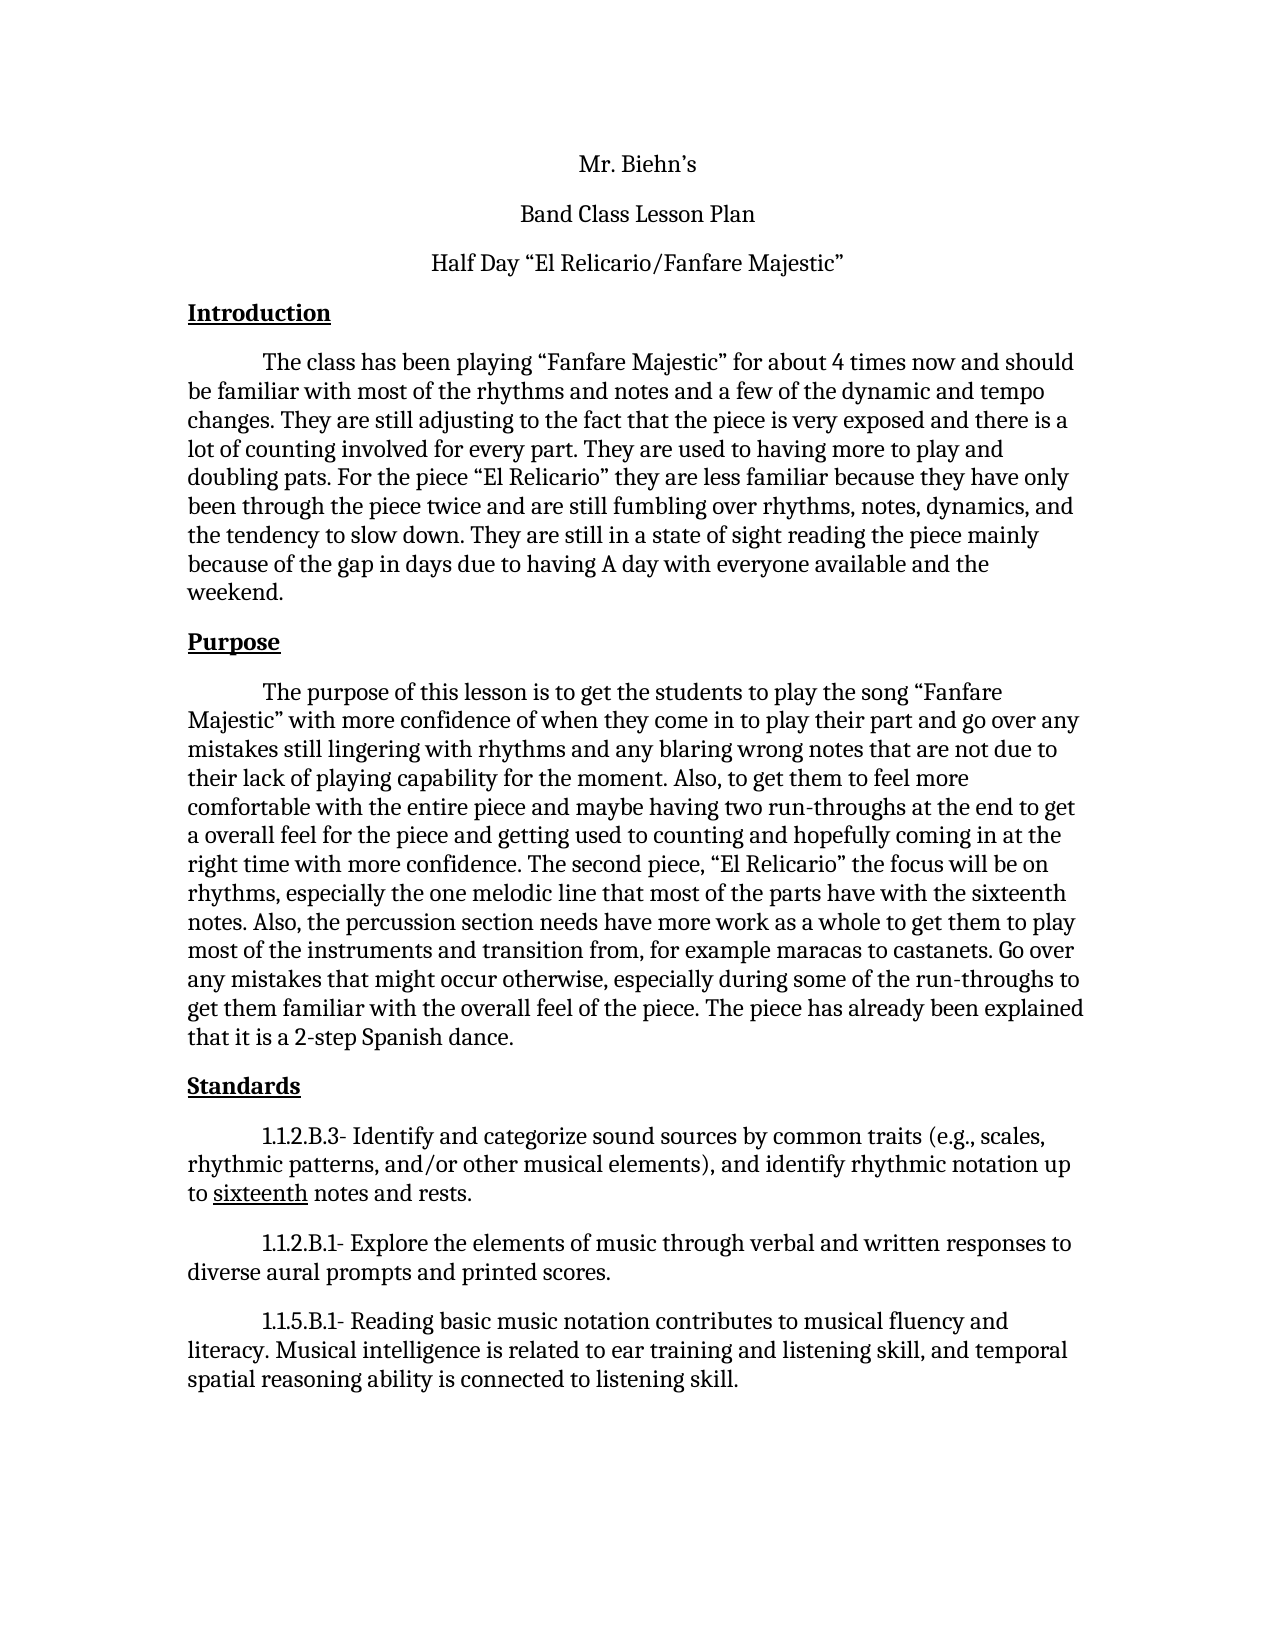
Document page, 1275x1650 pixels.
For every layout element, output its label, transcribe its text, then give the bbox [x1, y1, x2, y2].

_ _ _ _ _

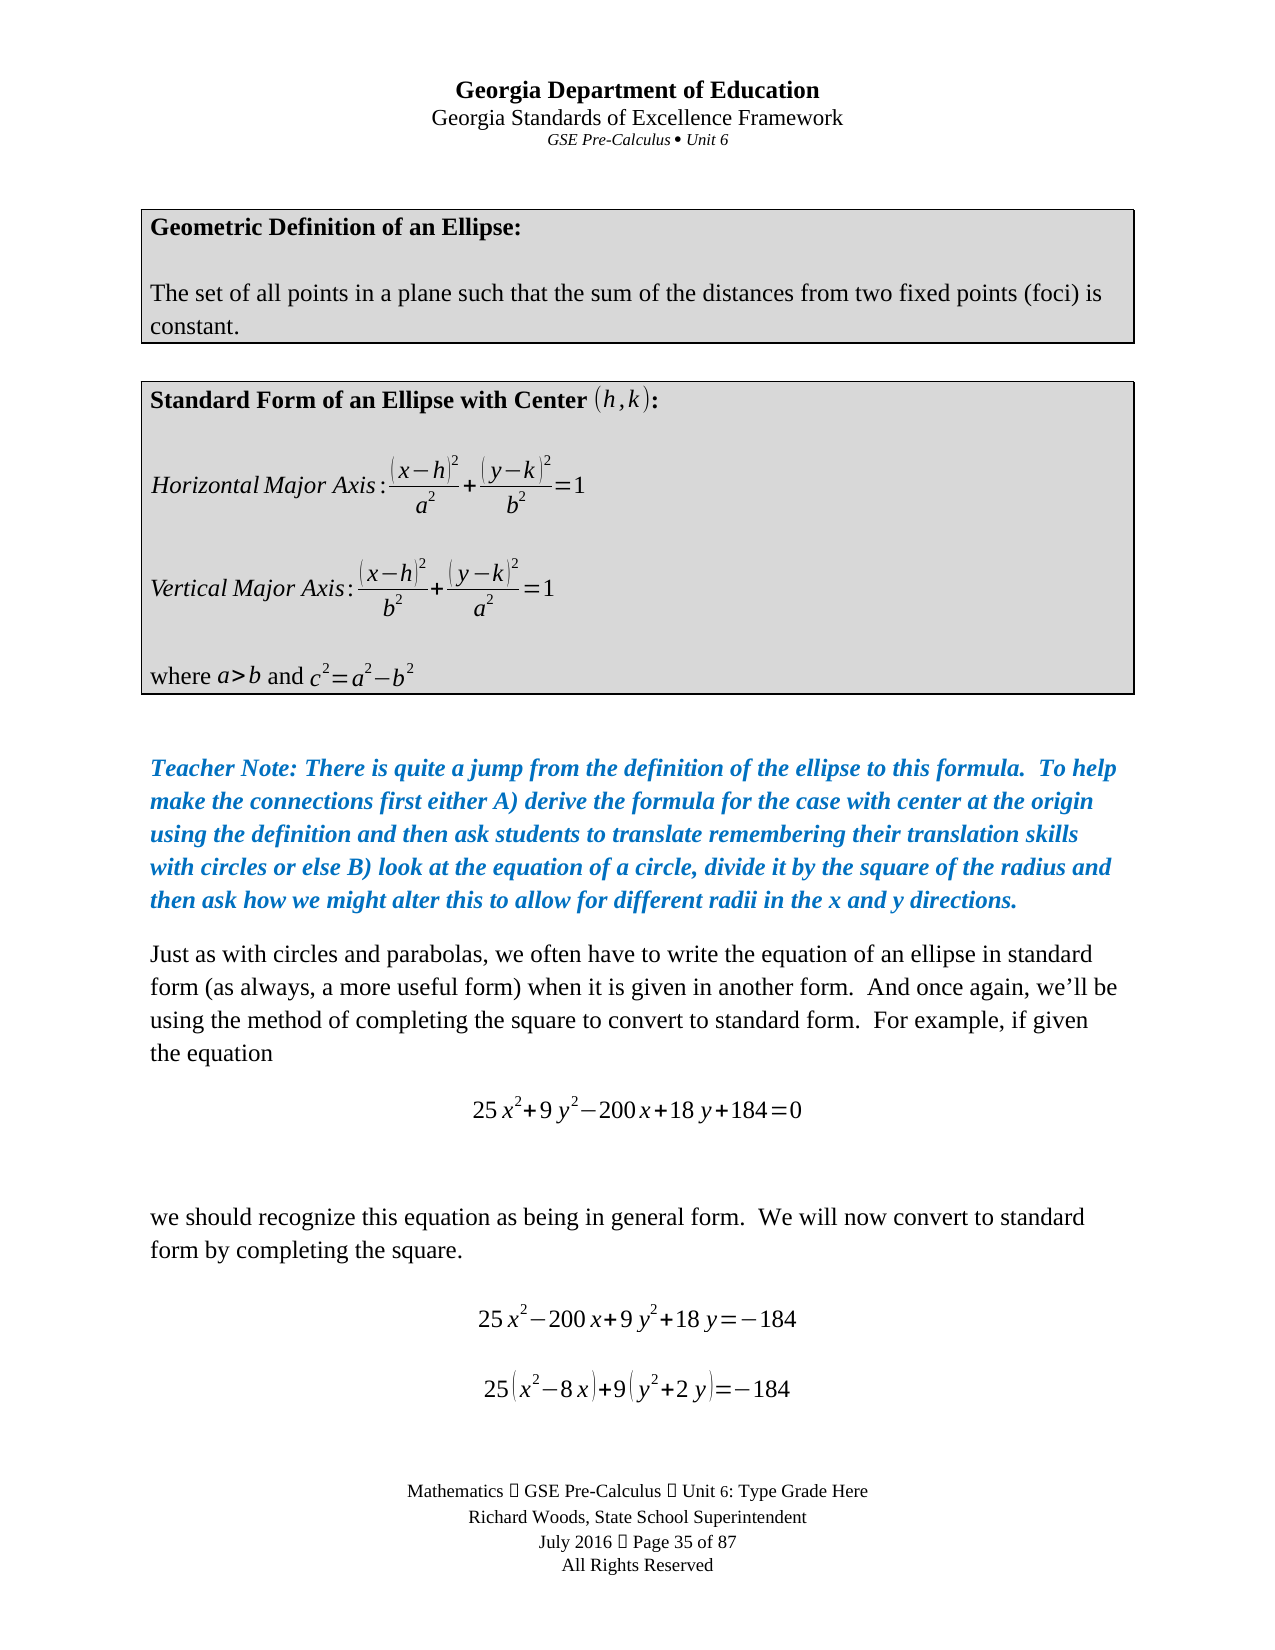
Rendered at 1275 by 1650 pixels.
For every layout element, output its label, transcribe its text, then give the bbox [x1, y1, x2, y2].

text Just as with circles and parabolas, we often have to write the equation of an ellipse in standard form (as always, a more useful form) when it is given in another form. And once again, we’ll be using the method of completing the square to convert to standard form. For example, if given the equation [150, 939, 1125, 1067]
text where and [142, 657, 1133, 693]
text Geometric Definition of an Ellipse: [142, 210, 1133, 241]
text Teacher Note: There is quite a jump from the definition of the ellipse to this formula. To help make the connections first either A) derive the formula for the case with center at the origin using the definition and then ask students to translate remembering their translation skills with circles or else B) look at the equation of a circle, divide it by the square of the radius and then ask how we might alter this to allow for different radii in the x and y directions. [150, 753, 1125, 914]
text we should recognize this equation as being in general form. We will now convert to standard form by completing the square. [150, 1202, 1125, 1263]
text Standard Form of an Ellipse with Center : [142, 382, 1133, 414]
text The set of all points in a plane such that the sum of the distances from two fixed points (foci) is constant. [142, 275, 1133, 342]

_ _ _ _ _

* [REQUEST]: Within the records above, each line containing "pixels" is to be returned.

* [EXERCISE RESULT]:
Document page, 1275x1650 pixels.
Rendered at 1275 by 1650 pixels.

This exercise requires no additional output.